Range to reproduce from the entries below: the line with "калорийность, Обед_гарнир: 110 -> 150", the line with "углеводы, Обед_2_блюдо: 11 -> none", and every line in between. Give them exactly and give nothing else.

### [Data for the task]
# # # # # # #
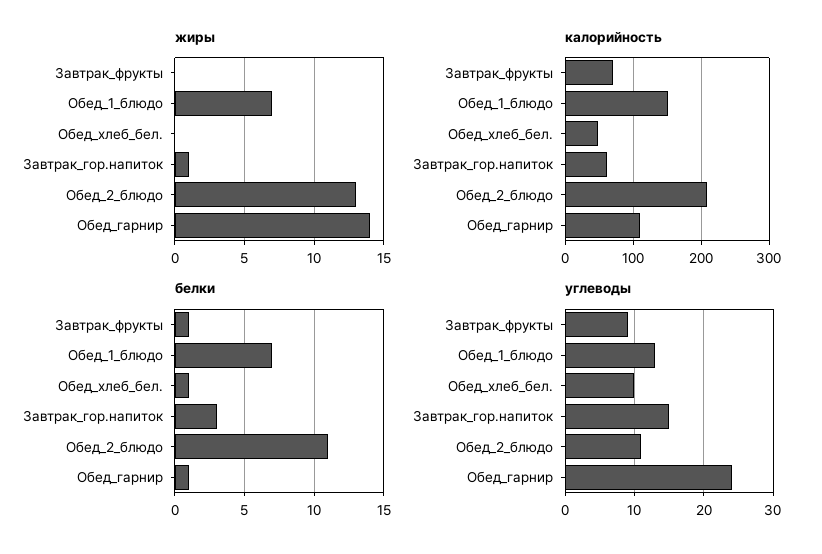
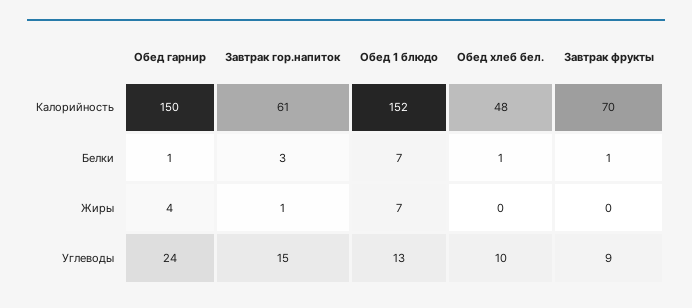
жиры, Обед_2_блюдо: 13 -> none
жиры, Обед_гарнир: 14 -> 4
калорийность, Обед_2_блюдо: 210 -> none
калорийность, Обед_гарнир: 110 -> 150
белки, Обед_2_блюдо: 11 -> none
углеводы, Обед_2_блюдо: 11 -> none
# # # # # # #
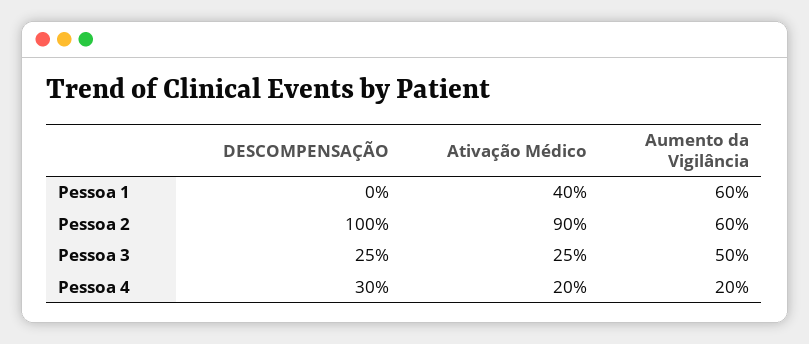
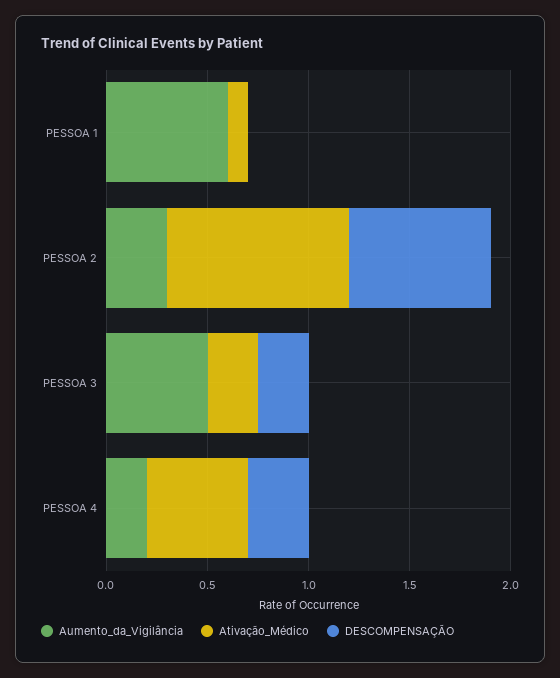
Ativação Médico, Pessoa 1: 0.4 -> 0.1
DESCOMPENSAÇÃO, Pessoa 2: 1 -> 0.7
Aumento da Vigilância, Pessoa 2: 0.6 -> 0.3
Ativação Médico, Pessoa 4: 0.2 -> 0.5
# # # # # # #
### [Your solution]
калорийность, Обед_гарнир: 110 -> 150
белки, Обед_2_блюдо: 11 -> none
углеводы, Обед_2_блюдо: 11 -> none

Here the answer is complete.